Je n’arrivais pas à arrêter de regarder la contradiction dans les chiffres de @TermMax.
~47M de TVL pour seulement ~3 200 portefeuilles, avec près de 1 200 prêts actifs et des échéances regroupées autour de 28 jours.

Cela ressemble déjà à quelque chose de plus systématique que l’histoire habituelle des « utilisateurs à la chasse au rendement ».
Puis les données du pool en temps réel rendent tout ça encore plus étrange.
L’utilisation de l’USDC est d’environ ~67%, tandis que le wETH n’est qu’à ~31%.
Le volume de prêts est d’environ 84 M$, mais le volume des options n’est que d’environ 22 M$.

Donc le protocole a une activité d’emprunt significative, mais la couche de protection ne bouge pas en proportion.

C’est la contradiction à laquelle je reviens sans cesse.
Si les emprunteurs ne faisaient que s’endetter et se couvrir, je m’attendrais à voir une relation plus étroite entre ces marchés.

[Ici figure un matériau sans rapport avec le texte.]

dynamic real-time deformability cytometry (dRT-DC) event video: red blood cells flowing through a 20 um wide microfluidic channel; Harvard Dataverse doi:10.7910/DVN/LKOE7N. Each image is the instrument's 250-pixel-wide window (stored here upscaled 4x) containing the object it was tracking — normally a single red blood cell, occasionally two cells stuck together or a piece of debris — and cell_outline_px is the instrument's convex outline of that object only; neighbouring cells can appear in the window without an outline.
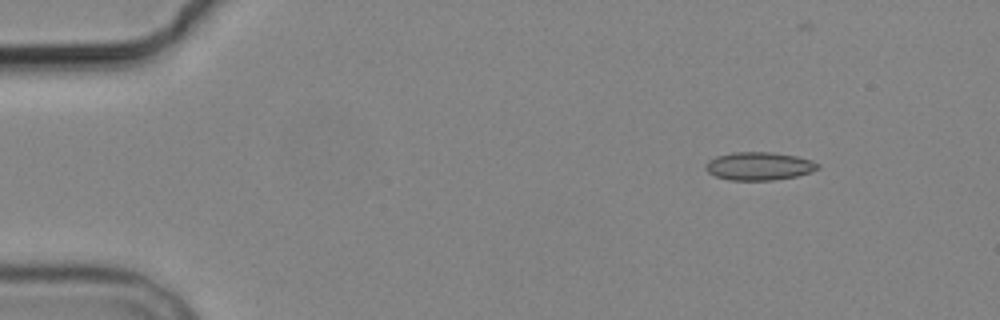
{"species": "common noctule bat (a hibernating species)", "species_latin": "Nyctalus noctula", "temperature_condition": "cold", "stored_images_in_passage": 5, "camera_frame_rate_fps": 3000, "um_per_image_px": 0.085, "animal": {"sex": "male", "body_mass_g": 19.2, "forearm_length_mm": 51.8}, "frame": {"image": 1, "passage_image": 2, "time_ms": 1.333, "image_size_px": [1000, 320], "cell_outline_px": [[820, 168], [812, 172], [796, 176], [772, 180], [728, 180], [716, 176], [708, 172], [704, 168], [704, 164], [708, 160], [716, 156], [732, 152], [772, 152], [796, 156], [812, 160], [820, 164]], "centroid_in_image_um": [64.51, 14.11], "position_along_channel_um": 20.5, "area_um2": 18.55}}
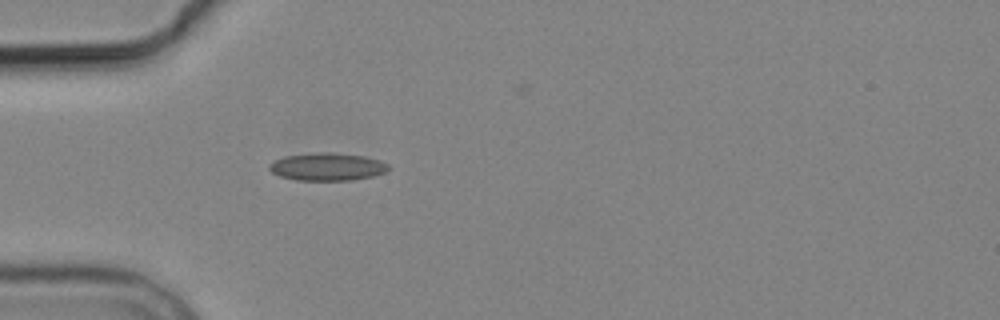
{"frame": {"image": 2, "passage_image": 5, "time_ms": 4.667, "image_size_px": [1000, 320], "cell_outline_px": [[392, 168], [388, 172], [372, 176], [352, 180], [296, 180], [280, 176], [272, 172], [268, 168], [268, 164], [284, 156], [316, 152], [324, 152], [364, 156], [380, 160], [388, 164]], "centroid_in_image_um": [27.85, 14.17], "position_along_channel_um": 57.2, "area_um2": 19.31}}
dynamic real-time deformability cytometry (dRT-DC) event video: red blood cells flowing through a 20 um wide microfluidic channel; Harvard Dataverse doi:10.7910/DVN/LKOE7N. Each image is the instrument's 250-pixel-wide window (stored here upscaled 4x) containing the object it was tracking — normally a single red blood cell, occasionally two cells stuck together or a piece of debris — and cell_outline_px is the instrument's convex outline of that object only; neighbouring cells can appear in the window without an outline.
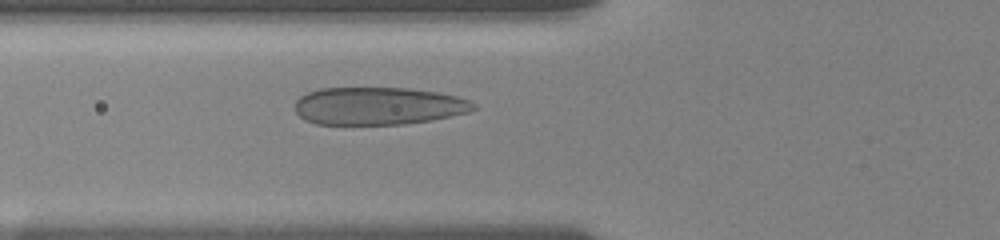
{"species": "human", "species_latin": "Homo sapiens", "temperature_condition": "room temperature", "stored_images_in_passage": 45, "camera_frame_rate_fps": 3000, "um_per_image_px": 0.085, "donor": {"sex": "female"}, "frame": {"image": 1, "passage_image": 5, "time_ms": 1.667, "image_size_px": [1000, 240], "cell_outline_px": [[476, 108], [468, 112], [432, 120], [404, 124], [316, 124], [304, 120], [296, 112], [296, 100], [300, 96], [308, 92], [320, 88], [412, 88], [436, 92], [456, 96], [472, 100], [476, 104]], "centroid_in_image_um": [32.17, 9.0], "position_along_channel_um": 93.6, "area_um2": 39.3}}
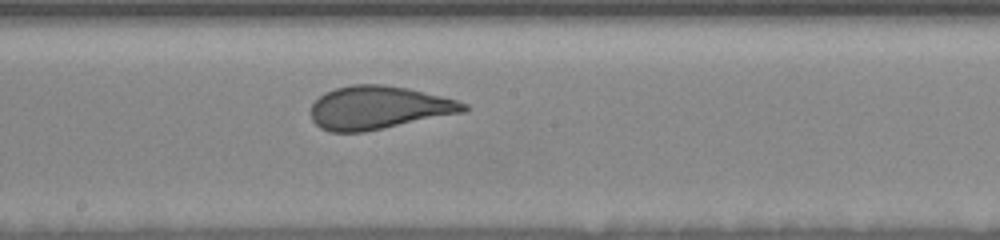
{"frame": {"image": 2, "passage_image": 14, "time_ms": 5.0, "image_size_px": [1000, 240], "cell_outline_px": [[468, 112], [364, 132], [328, 132], [320, 128], [312, 120], [312, 104], [324, 92], [336, 88], [352, 84], [384, 84], [408, 88], [456, 100], [468, 104]], "centroid_in_image_um": [32.2, 9.16], "position_along_channel_um": 216.0, "area_um2": 38.67}}
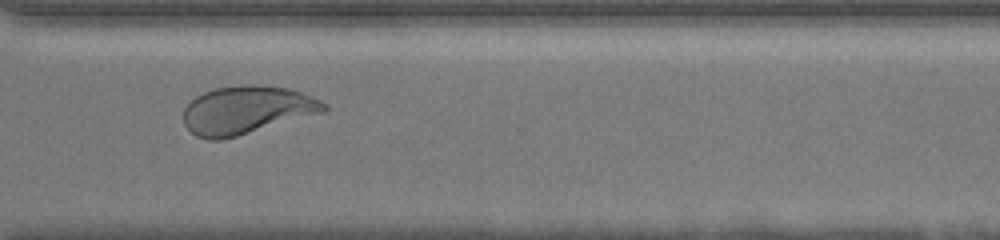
{"frame": {"image": 3, "passage_image": 27, "time_ms": 8.667, "image_size_px": [1000, 240], "cell_outline_px": [[328, 108], [324, 112], [236, 136], [220, 140], [208, 140], [196, 136], [184, 124], [184, 108], [196, 96], [204, 92], [216, 88], [244, 84], [252, 84], [288, 88], [300, 92], [320, 100], [328, 104]], "centroid_in_image_um": [20.96, 9.35], "position_along_channel_um": 349.6, "area_um2": 39.07}, "authors_computed_cell_mechanics": {"area_um2": 39.882, "velocity_mm_per_s": 3.6557, "shape_relaxation_time_tau1_ms": 4.8923, "shape_relaxation_time_tau2_ms": null, "deformation_change_tau1": 0.1721, "deformation_change_tau2": null}}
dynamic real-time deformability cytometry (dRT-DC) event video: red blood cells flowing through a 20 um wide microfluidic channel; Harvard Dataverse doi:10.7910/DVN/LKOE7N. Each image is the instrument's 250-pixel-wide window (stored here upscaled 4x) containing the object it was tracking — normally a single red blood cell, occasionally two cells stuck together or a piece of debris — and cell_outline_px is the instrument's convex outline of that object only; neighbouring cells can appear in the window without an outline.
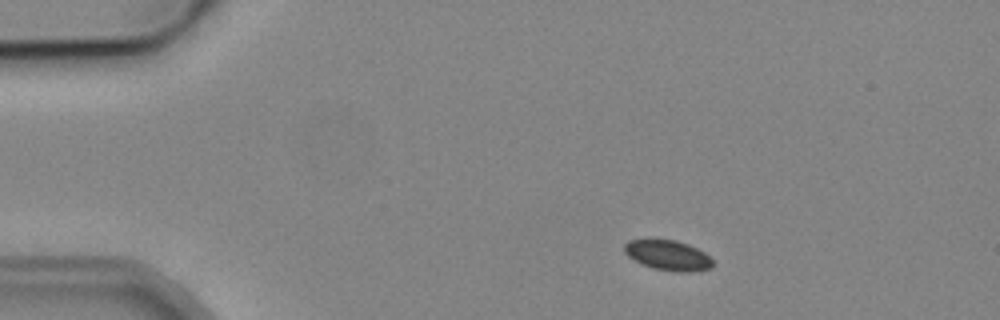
{"species": "common noctule bat (a hibernating species)", "species_latin": "Nyctalus noctula", "temperature_condition": "cold", "stored_images_in_passage": 4, "camera_frame_rate_fps": 3000, "um_per_image_px": 0.085, "animal": {"sex": "male", "body_mass_g": 19.2, "forearm_length_mm": 51.8}, "frame": {"image": 1, "passage_image": 1, "time_ms": 0.0, "image_size_px": [1000, 320], "cell_outline_px": [[712, 268], [688, 272], [676, 272], [652, 268], [640, 264], [628, 256], [624, 252], [624, 244], [628, 240], [648, 236], [676, 240], [688, 244], [704, 252], [712, 260]], "centroid_in_image_um": [56.69, 21.65], "position_along_channel_um": 28.3, "area_um2": 16.18}}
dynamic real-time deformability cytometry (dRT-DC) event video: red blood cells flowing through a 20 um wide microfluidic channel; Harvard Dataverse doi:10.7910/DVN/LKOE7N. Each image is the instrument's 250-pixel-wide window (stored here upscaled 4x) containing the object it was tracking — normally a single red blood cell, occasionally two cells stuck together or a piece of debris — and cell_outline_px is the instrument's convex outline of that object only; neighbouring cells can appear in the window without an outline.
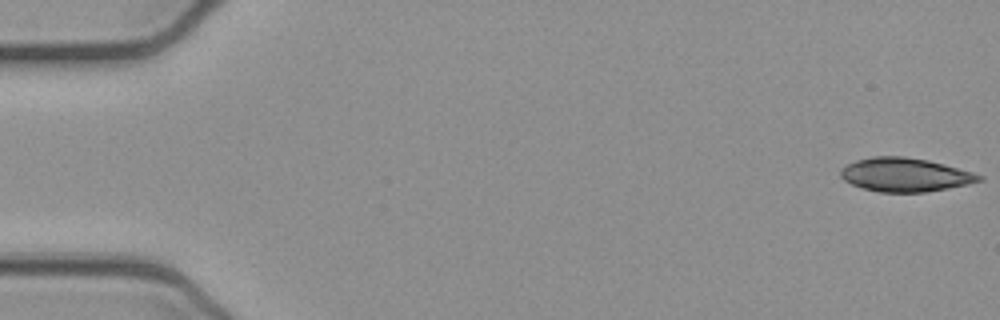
{"species": "common noctule bat (a hibernating species)", "species_latin": "Nyctalus noctula", "temperature_condition": "cold", "stored_images_in_passage": 52, "camera_frame_rate_fps": 3000, "um_per_image_px": 0.085, "animal": {"sex": "female", "body_mass_g": 21.9}, "frame": {"image": 1, "passage_image": 1, "time_ms": 0.0, "image_size_px": [1000, 320], "cell_outline_px": [[984, 180], [968, 184], [948, 188], [924, 192], [880, 192], [860, 188], [844, 180], [840, 176], [840, 168], [856, 160], [872, 156], [904, 156], [928, 160], [944, 164], [972, 172], [984, 176]], "centroid_in_image_um": [76.92, 14.85], "position_along_channel_um": 8.1, "area_um2": 27.28}}
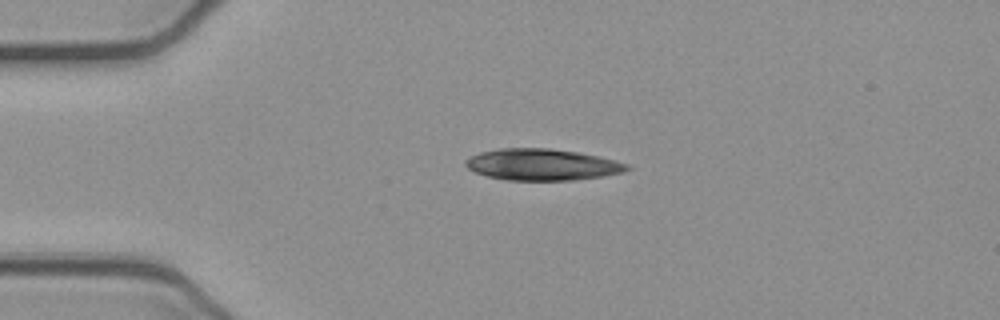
{"frame": {"image": 2, "passage_image": 12, "time_ms": 3.667, "image_size_px": [1000, 320], "cell_outline_px": [[632, 168], [624, 172], [604, 176], [572, 180], [508, 180], [488, 176], [476, 172], [468, 168], [464, 164], [464, 160], [480, 152], [500, 148], [552, 148], [600, 156], [628, 164]], "centroid_in_image_um": [46.1, 13.99], "position_along_channel_um": 38.9, "area_um2": 29.59}}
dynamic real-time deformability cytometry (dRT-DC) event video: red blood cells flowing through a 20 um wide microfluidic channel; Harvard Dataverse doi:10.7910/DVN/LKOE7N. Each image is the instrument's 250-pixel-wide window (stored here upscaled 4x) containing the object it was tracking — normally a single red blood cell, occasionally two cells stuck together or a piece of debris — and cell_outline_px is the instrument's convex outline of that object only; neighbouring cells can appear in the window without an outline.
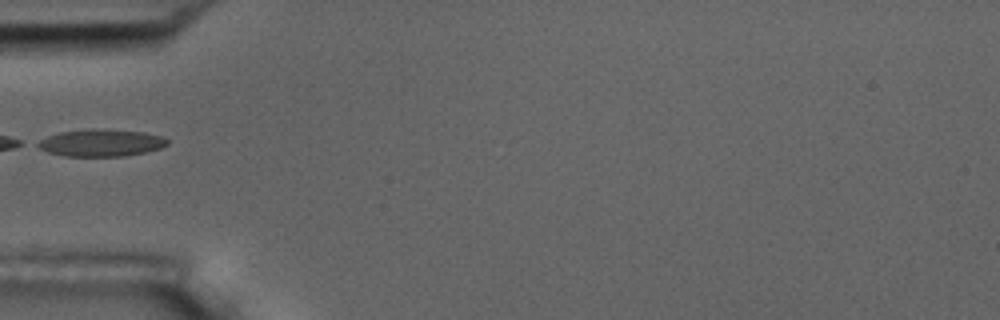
{"species": "common noctule bat (a hibernating species)", "species_latin": "Nyctalus noctula", "temperature_condition": "room temperature", "stored_images_in_passage": 37, "camera_frame_rate_fps": 3000, "um_per_image_px": 0.085, "animal": {"sex": "male", "body_mass_g": 17.5, "forearm_length_mm": 52.3}, "frame": {"image": 1, "passage_image": 1, "time_ms": 0.0, "image_size_px": [1000, 320], "cell_outline_px": [[168, 144], [160, 148], [144, 152], [124, 156], [64, 156], [48, 152], [32, 144], [48, 136], [60, 132], [88, 128], [104, 128], [144, 132], [160, 136], [168, 140]], "centroid_in_image_um": [8.55, 12.13], "position_along_channel_um": 76.4, "area_um2": 20.63}}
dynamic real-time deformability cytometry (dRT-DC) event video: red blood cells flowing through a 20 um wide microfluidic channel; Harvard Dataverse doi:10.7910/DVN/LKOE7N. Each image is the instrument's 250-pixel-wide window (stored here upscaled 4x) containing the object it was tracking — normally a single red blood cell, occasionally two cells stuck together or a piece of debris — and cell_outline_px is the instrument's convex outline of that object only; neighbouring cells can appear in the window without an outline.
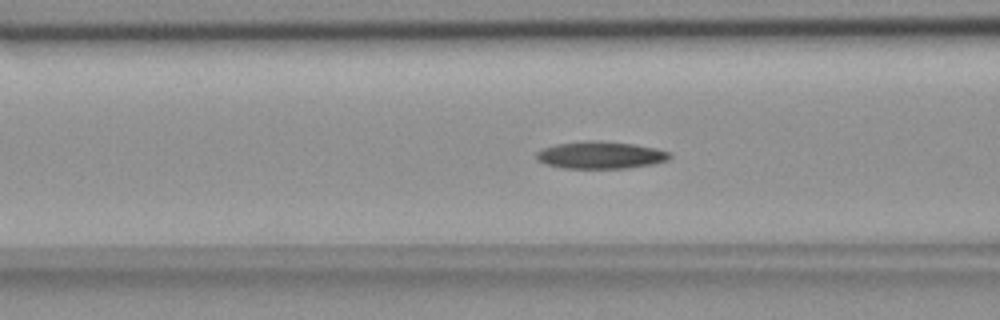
{"species": "common noctule bat (a hibernating species)", "species_latin": "Nyctalus noctula", "temperature_condition": "room temperature", "stored_images_in_passage": 57, "camera_frame_rate_fps": 3000, "um_per_image_px": 0.085, "animal": {"sex": "female", "body_mass_g": 18.4}, "frame": {"image": 1, "passage_image": 22, "time_ms": 7.0, "image_size_px": [1000, 320], "cell_outline_px": [[672, 156], [668, 160], [652, 164], [628, 168], [564, 168], [548, 164], [536, 160], [536, 152], [544, 148], [556, 144], [592, 140], [632, 144], [656, 148], [668, 152]], "centroid_in_image_um": [51.04, 13.19], "position_along_channel_um": 115.6, "area_um2": 20.92}}
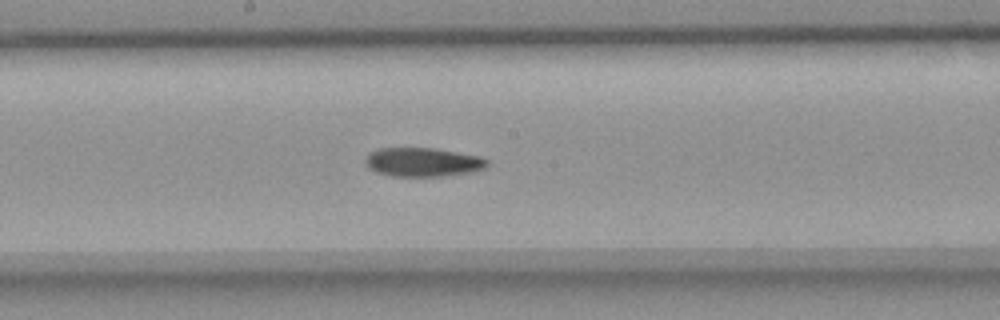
{"frame": {"image": 2, "passage_image": 30, "time_ms": 9.667, "image_size_px": [1000, 320], "cell_outline_px": [[488, 164], [484, 168], [472, 172], [440, 176], [392, 176], [376, 172], [368, 168], [364, 164], [364, 160], [368, 152], [376, 148], [436, 148], [480, 156], [488, 160]], "centroid_in_image_um": [35.89, 13.77], "position_along_channel_um": 212.3, "area_um2": 20.75}}
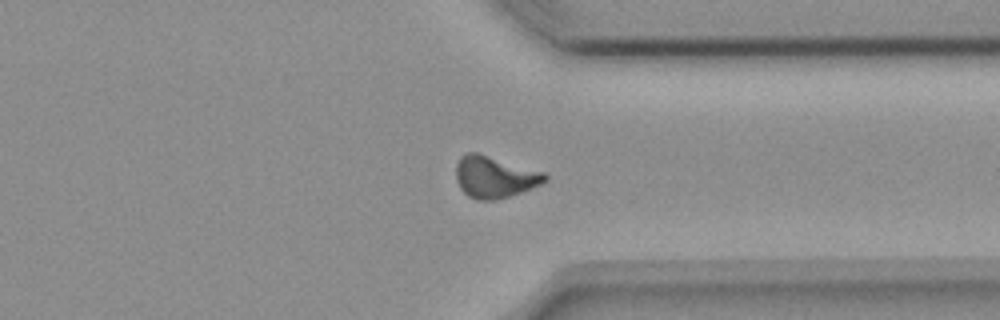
{"frame": {"image": 3, "passage_image": 43, "time_ms": 14.0, "image_size_px": [1000, 320], "cell_outline_px": [[548, 180], [540, 184], [520, 192], [496, 200], [476, 200], [468, 196], [460, 188], [456, 180], [456, 164], [460, 156], [468, 152], [476, 152], [544, 172], [548, 176]], "centroid_in_image_um": [42.01, 15.04], "position_along_channel_um": 369.4, "area_um2": 21.5}, "authors_computed_cell_mechanics": {"area_um2": 20.6346, "velocity_mm_per_s": 3.6407, "shape_relaxation_time_tau1_ms": null, "shape_relaxation_time_tau2_ms": 5.9251, "deformation_change_tau1": null, "deformation_change_tau2": 0.1339}}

Au lieu de ça, le schéma pourrait indiquer que les emprunteurs utilisent la différence de taux entre les pools comme principal levier de la transaction, et que les options sont introduites de façon sélective lorsque le downside devient coûteux.
La structure des échéances apporte un autre indice.

Les options qui se négocient ont tendance à expirer environ une semaine avant que les prêts n’arrivent à maturité.
Ce timing ne ressemble pas immédiatement à une protection sur toute la durée.
Ça ressemble davantage à un positionnement autour d’une fenêtre de risque spécifique.
Peut-être la volatilité. Peut-être la pression de liquidation.

Peut-être quelque chose de plus systématique.
Je ne peux pas encore prouver lequel.

Mais ça change la question.
Si l’emprunteur paie une petite prime pour remodeler le downside plutôt que l’éliminer, où ce risque finit-il par se déposer en fin de compte ?
Sur le LP d’options ?
Sur le prêteur ?
Ou sur la garantie elle-même ?
C’est le signal TermMax que je trouve plus intéressant que la TVL.